■ **Fragmento del texto**:
———
Lo que comenzó como un gesto de alto simbolismo —la adquisición por parte del Estado de la casa del expresidente Salvador Allende en la calle Guardia Vieja para convertirla en un espacio de memoria— ha decantado, más de dos meses después, en un intrincado laberinto de consecuencias políticas, responsabilidades administrativas y batallas legales. Lejos del ciclo noticioso inmediato, el análisis reposado del caso revela no solo un error de procedimiento, sino una crisis que ha dejado heridas abiertas en la relación entre el Frente Amplio y el Socialismo Democrático, y ha puesto en tela de juicio la rigurosidad de los aparatos estatales.
La iniciativa, impulsada personalmente por el Presidente Gabriel Boric, se vio truncada por un impedimento fundamental que pasó inadvertido —o fue ignorado— en las altas esferas del gobierno: la inhabilidad constitucional que impedía a la entonces senadora Isabel Allende y a la ministra de Defensa, Maya Fernández, ambas herederas y propietarias parciales del inmueble, celebrar contratos con el Fisco.
Las consecuencias fueron drásticas y rápidas. El Tribunal Constitucional destituyó a Isabel Allende de su escaño senatorial, un hecho de enorme peso político. Maya Fernández, por su parte, se vio forzada a renunciar a su cartera. El costo político para el gobierno fue inmediato, generando una tensión palpable con el Partido Socialista (PS), que resintió la falta de protección a una de sus figuras más emblemáticas.
———
■ **Datos registrados**:

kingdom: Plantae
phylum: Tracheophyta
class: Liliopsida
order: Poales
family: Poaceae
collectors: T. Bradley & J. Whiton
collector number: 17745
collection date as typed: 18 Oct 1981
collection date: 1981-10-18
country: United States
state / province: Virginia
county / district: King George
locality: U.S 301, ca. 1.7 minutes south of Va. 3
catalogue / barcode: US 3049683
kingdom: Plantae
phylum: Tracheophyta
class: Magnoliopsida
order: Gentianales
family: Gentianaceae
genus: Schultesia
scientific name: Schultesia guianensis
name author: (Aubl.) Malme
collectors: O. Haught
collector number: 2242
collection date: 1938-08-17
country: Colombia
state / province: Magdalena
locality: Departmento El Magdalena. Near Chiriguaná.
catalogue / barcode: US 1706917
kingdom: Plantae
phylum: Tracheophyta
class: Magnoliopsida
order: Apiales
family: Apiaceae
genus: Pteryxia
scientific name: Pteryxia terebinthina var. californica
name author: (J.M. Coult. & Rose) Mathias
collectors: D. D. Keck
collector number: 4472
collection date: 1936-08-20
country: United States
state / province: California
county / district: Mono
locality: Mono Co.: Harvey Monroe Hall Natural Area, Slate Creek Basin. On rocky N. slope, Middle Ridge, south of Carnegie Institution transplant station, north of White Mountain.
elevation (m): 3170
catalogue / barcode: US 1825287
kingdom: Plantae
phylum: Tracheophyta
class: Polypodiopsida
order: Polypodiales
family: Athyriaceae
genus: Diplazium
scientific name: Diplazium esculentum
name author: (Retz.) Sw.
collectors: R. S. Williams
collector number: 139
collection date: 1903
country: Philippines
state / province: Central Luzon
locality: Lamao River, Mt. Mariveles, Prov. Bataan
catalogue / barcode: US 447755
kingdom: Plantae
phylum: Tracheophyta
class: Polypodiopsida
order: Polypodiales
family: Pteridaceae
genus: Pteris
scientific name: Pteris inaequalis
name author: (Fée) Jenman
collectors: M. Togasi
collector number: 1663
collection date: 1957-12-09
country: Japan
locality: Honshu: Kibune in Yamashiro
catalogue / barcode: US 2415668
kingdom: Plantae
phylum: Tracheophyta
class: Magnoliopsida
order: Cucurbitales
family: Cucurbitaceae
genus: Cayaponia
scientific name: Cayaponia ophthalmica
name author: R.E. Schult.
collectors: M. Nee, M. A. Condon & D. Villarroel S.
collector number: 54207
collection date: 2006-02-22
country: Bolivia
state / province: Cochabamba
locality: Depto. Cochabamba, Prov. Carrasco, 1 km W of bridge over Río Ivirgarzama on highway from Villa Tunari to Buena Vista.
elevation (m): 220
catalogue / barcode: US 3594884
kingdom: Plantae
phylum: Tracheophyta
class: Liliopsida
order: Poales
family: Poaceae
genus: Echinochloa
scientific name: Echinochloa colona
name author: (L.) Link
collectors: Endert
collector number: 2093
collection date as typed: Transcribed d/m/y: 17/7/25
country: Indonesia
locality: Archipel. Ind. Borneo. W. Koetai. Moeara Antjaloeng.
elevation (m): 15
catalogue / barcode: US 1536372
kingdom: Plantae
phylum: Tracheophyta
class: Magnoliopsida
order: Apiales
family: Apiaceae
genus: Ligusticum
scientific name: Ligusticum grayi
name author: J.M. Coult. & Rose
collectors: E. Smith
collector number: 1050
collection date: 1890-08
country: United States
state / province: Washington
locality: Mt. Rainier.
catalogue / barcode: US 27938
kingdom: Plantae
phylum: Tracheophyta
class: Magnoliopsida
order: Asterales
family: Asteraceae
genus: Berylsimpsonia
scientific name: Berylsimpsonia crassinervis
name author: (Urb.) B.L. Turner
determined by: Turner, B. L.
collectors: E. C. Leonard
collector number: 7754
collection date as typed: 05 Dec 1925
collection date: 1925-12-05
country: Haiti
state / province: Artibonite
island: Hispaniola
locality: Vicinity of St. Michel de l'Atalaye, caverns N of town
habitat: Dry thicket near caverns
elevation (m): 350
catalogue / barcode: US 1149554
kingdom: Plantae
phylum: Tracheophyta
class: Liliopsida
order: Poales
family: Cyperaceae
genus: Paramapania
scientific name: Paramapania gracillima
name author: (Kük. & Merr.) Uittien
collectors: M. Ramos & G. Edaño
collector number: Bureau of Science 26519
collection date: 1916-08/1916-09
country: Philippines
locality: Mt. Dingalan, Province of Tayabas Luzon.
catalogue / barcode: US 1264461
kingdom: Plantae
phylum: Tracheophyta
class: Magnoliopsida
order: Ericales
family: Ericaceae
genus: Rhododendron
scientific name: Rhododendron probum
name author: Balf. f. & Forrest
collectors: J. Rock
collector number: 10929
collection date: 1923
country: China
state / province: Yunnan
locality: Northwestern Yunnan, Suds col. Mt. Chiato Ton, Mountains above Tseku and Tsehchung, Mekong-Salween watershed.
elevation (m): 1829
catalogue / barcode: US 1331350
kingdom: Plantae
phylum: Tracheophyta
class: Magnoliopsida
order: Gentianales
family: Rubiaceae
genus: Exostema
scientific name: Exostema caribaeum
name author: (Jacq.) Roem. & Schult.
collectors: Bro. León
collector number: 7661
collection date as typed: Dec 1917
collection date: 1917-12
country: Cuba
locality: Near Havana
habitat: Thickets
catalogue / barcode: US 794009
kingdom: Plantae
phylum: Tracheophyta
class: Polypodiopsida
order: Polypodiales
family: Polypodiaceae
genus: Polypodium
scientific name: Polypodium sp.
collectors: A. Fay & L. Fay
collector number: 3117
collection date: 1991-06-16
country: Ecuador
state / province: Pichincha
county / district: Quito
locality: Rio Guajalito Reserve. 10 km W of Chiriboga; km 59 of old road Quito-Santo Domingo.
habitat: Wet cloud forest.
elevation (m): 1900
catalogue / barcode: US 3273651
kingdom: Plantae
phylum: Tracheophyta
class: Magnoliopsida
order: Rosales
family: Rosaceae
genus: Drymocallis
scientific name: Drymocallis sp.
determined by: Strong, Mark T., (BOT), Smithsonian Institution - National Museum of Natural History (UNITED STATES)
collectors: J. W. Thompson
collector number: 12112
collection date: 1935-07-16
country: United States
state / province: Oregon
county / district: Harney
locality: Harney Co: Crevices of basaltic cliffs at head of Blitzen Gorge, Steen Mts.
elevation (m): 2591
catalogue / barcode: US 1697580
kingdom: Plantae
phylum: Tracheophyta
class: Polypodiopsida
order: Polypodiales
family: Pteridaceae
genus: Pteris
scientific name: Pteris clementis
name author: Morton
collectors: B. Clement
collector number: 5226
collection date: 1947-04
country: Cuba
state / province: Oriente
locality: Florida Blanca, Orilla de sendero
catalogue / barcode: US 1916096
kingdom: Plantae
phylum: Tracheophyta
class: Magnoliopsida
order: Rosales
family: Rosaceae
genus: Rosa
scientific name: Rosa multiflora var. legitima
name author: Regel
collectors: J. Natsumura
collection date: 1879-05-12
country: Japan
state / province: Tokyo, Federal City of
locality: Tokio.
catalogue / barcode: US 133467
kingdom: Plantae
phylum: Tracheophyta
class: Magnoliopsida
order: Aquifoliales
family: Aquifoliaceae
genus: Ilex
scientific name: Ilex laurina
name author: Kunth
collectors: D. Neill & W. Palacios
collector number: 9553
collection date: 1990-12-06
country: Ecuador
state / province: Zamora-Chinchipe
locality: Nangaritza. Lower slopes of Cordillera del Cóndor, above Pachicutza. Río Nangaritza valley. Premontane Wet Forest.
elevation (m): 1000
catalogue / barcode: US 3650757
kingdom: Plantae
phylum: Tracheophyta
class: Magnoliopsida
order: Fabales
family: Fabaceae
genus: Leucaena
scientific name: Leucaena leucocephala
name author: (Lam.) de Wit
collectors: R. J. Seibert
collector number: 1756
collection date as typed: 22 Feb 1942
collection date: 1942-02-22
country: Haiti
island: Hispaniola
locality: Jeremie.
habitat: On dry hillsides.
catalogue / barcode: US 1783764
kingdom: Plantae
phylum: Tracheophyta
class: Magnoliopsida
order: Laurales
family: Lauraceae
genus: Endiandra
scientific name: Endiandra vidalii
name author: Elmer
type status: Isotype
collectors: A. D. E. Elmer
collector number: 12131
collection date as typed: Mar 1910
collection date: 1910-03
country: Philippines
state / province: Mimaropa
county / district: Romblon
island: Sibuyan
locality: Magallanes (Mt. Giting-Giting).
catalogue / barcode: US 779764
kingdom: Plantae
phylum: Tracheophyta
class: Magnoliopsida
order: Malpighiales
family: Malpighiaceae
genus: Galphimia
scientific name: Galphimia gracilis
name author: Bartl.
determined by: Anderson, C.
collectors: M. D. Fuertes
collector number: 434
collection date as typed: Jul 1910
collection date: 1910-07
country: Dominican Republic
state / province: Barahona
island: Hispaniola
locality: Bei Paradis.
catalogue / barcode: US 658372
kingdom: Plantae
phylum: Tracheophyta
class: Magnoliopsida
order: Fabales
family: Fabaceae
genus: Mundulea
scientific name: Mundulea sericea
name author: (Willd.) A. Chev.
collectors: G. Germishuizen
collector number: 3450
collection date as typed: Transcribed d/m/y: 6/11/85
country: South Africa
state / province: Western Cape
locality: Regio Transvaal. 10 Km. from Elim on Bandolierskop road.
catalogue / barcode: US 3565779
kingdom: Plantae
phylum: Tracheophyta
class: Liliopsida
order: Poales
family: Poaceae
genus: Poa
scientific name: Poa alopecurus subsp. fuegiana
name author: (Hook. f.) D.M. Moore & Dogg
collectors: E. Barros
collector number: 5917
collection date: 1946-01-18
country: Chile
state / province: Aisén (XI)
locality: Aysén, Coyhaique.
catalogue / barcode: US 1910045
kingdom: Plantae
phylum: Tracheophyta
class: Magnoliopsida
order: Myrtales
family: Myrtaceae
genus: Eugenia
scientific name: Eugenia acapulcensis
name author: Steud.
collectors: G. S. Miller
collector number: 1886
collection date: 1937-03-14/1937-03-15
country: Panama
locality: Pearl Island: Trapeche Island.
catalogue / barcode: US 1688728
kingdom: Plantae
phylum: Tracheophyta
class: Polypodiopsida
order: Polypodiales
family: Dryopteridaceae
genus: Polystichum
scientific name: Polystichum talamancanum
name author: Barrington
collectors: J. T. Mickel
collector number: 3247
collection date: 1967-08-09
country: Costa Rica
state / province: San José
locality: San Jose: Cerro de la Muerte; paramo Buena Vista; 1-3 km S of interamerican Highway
———
■ **Requisitos del ejercicio**:
1. Indique si cada afirmación coincide con el fragmento sobre la casa de Allende y justifique con las palabras exactas del fragmento.
(a) La iniciativa de adquirir la casa fue impulsada personalmente por el Presidente Gabriel Boric.
(b) El Tribunal Constitucional destituyó a Maya Fernández de su cargo.
(c) La casa comprada por el Estado se encuentra en la calle Guardia Vieja.
2. Responda brevemente según el fragmento sobre la casa de Allende.
(a) ¿Cuánto tiempo después de la adquisición se hace el análisis del caso?
(b) ¿Qué cargo ocupaba Maya Fernández?
(c) ¿Qué partido resintió la falta de protección a una de sus figuras más emblemáticas?
Los registros no tienen relación con el fragmento.

■ **Respuestas por tarea**:
1.
(a) Sí: «impulsada personalmente por el Presidente Gabriel Boric».
(b) No: «Maya Fernández, por su parte, se vio forzada a renunciar a su cartera».
(c) Sí: «la casa del expresidente Salvador Allende en la calle Guardia Vieja».

2.
(a) Más de dos meses después.
(b) Era ministra de Defensa.
(c) El Partido Socialista (PS).